Given an expression string 's', check whether the pairs and orders of {}, (), and [] brackets are correct. If the brackets are balanced, the function should return true; otherwise, it should return false.


Example:
's' = {[()]}, the function should return true since all brackets are correctly balanced. 

However, if the string 's' =  "{[()})", the expected behavior for the function is to return false. 

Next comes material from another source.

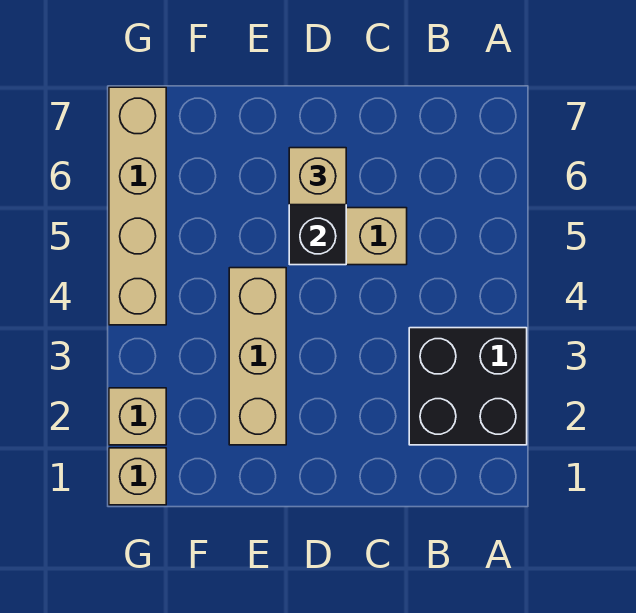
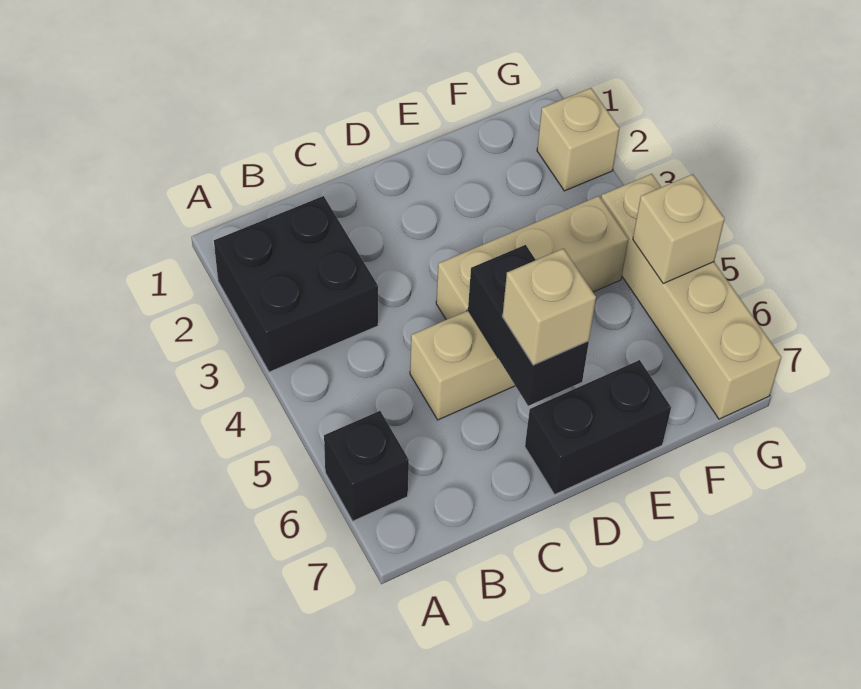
none -> black brick A6 level 1
none -> black brick D7:E7 level 1
tan brick E2:E4 level 1 -> tan brick D4:F4 level 1
tan brick G1 level 1 -> tan brick G5 level 2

This is because the closing square bracket ']' is mismatched with the closing parenthesis ')', resulting in unbalanced brackets.
Detailed explanation ( Input/output format, Notes, Images )
Input format:
The only line contains a string ‘s’.
Output Format:
The output contains a string 'true' or 'false'.
Note:-
You don’t need to print anything. Just implement the given function.
Sample Input 1:
[{}()]
Sample Output 1:
true
Explanation Of Sample Input 1:
's' = [{}()]
Since all the brackets are properly balanced, therefore output is ‘true’.
Sample Input 2:
[(])
Sample Output 2:
false
Explanation Of Sample Input 2:
's' = [(])
Since ‘(‘ bracket is not balanced properly inside “[]” brackets, therefore output is ‘false’.
Constraints:
1 <= 's'.length <= 5*10^4
Time Limit: 1 sec
Hint

Try using stack.

Approaches (1)
Stack based approach

Approach:

 

The approach uses a stack to keep track of opening brackets encountered. Whenever a closing bracket is encountered, it is matched with the top of the stack. If the brackets are balanced, the stack should be empty at the end.

 

Algorithm:

  • create a stack ‘st’
  • for each character ‘ch’ in ‘s’:
    • if ‘st’ is empty and ‘ch’ is a closing bracket:
      • return false
    • else if ‘ch’ is an opening bracket:
      • push it onto ‘st’
    • else if ‘ch’ is a closing bracket:
      • if the top of ‘st’ contains the corresponding opening bracket :
        • pop the opening bracket from ‘st’
      • else:
        • return false
  • if ‘st’ is empty:
    • return true
  • else:
    • return false
Time Complexity

O(N), where ‘N’ is the length of the input string ‘s’.

 

The time complexity of this algorithm is O(N), where ‘N’ is the length of the input string ‘s’. This is because the function iterates over each character in the string exactly once.

Space Complexity

O(N), where ‘N’ is the length of the input string ‘s’.

 

The space complexity depends on the maximum number of opening brackets encountered in the string. In the worst case, if all characters in the string are opening brackets, the stack ‘st’ will contain all of them. Therefore, the space complexity is O(N) in the worst case where ‘N’ is the size of string ‘s’.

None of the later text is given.